McCormick, Michael - Slavery from Rome to Medieval Europe and Beyond (Book Chapter 13)

December 21, 2016

book jacketMcCormick, M. (2016) Slavery from Rome to Medieval Europe and Beyond, in On Human Bondage: After Slavery and Social Death (eds J. Bodel and W. Scheidel), John Wiley & Sons, Inc., Hoboken, NJ, USA. doi: 10.1002/9781119162544.ch13 Link to Book

 

Summary

Captured by slave hunters in Britain as the Roman Empire collapsed, Saint Patrick was sold into slavery across the sea. The autobiographical declaration casts his personal story as one of conversion, and spiritual and physical liberation. It is possible that the genetic traces of the forced migration of early medieval Europeans to the economic and political centers of the Islamic world live on in the genomes of modern inhabitants of North Africa and Mesopotamia, just as those of their African ancestors live on in African Americans. Sugar plantations helped finance the kingdom of Jerusalem's ecclesiastical institutions and the French-speaking feudal Lords of Tyre; the Crusaders profited from exporting the new sweetener to Europe in the twelfth and thirteenth centuries.
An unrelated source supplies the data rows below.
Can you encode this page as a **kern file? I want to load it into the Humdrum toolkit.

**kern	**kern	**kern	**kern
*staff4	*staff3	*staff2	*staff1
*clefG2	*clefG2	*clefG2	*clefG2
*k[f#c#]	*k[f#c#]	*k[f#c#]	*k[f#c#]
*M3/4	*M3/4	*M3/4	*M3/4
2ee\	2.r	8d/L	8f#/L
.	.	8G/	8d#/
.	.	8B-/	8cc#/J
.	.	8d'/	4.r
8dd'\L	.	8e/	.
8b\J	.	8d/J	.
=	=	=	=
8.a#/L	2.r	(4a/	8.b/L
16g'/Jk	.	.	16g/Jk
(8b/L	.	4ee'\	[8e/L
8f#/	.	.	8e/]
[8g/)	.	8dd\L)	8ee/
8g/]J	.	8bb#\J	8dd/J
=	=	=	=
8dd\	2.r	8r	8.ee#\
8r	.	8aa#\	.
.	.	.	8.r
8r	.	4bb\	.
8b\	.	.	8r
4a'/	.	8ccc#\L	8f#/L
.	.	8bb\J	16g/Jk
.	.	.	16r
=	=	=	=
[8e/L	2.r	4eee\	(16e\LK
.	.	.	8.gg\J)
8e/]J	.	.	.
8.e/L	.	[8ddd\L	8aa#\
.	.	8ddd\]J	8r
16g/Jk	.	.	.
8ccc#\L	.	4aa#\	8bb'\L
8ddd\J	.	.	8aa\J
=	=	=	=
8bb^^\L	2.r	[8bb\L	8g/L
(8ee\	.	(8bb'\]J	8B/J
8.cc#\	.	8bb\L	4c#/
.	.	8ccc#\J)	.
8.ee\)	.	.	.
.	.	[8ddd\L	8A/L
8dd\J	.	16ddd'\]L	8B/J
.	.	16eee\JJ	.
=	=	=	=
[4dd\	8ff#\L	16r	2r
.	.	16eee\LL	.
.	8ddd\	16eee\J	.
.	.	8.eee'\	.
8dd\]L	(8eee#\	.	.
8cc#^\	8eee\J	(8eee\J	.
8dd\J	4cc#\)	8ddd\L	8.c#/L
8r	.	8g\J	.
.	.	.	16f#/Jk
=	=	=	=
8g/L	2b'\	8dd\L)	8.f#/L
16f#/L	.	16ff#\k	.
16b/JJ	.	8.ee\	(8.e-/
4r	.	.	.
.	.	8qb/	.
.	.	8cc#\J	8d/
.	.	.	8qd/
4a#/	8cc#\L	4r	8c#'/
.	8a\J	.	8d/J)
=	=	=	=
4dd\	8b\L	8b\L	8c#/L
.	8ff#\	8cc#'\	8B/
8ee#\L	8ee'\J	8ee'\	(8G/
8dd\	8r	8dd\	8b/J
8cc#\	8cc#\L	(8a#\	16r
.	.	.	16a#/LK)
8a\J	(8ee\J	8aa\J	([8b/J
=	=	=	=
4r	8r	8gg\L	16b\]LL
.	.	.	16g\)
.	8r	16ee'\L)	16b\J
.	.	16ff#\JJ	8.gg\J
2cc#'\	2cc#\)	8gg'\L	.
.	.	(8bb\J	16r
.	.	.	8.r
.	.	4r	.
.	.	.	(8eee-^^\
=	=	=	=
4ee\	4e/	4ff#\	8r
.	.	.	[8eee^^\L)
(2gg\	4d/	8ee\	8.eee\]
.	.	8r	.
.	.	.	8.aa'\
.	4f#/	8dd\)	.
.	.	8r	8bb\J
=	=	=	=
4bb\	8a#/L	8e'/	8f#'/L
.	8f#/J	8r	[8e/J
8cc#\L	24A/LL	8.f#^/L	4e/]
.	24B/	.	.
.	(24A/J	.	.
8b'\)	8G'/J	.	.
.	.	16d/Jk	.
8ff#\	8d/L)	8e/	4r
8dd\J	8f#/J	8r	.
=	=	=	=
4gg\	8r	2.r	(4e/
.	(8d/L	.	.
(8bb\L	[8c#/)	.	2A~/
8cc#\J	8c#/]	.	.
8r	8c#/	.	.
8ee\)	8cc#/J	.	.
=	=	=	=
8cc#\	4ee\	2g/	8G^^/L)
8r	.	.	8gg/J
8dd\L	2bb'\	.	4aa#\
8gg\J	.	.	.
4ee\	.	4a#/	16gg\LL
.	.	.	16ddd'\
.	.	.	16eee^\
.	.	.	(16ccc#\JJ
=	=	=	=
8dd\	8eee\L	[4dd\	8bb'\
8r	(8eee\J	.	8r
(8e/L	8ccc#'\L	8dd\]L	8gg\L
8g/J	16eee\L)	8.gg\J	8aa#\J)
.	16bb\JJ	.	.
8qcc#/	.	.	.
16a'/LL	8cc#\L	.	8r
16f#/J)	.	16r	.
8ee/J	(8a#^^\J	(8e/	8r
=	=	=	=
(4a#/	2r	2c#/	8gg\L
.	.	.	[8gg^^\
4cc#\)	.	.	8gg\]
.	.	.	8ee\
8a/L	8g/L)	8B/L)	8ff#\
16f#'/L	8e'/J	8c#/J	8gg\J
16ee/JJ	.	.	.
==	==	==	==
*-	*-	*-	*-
When the Muslims reconquered the mainland Crusader states and their sugar plantations, export production for Europe simply shifted offshore to the Crusader kingdom of Cyprus.

Michael McCormick
Francis Goelet Professor of Medieval History
Chair, Science of the Human Past

Born on the banks of the Erie Canal, McCormick received his Ph.D. from the Université catholique de Louvain in 1979. He served on the faculty of the Department of History of the Johns Hopkins University from 1979 to 1991, and was Research Associate at Dumbartons Oaks from 1979 to 1987. He came to Harvard in 1991, where he is presently the Francis Goelet Professor of Medieval History and chairs the new University-wide Initiative for the Science of the Human Past at Harvard (SoHP), an interdisciplinary research networks that brings together geneticists, archaeological scientists, climatologists, environmental, computer and information scientists, humanists and social scientists in order to explore great questions of human history from our origins in Africa to our migrations across the globe.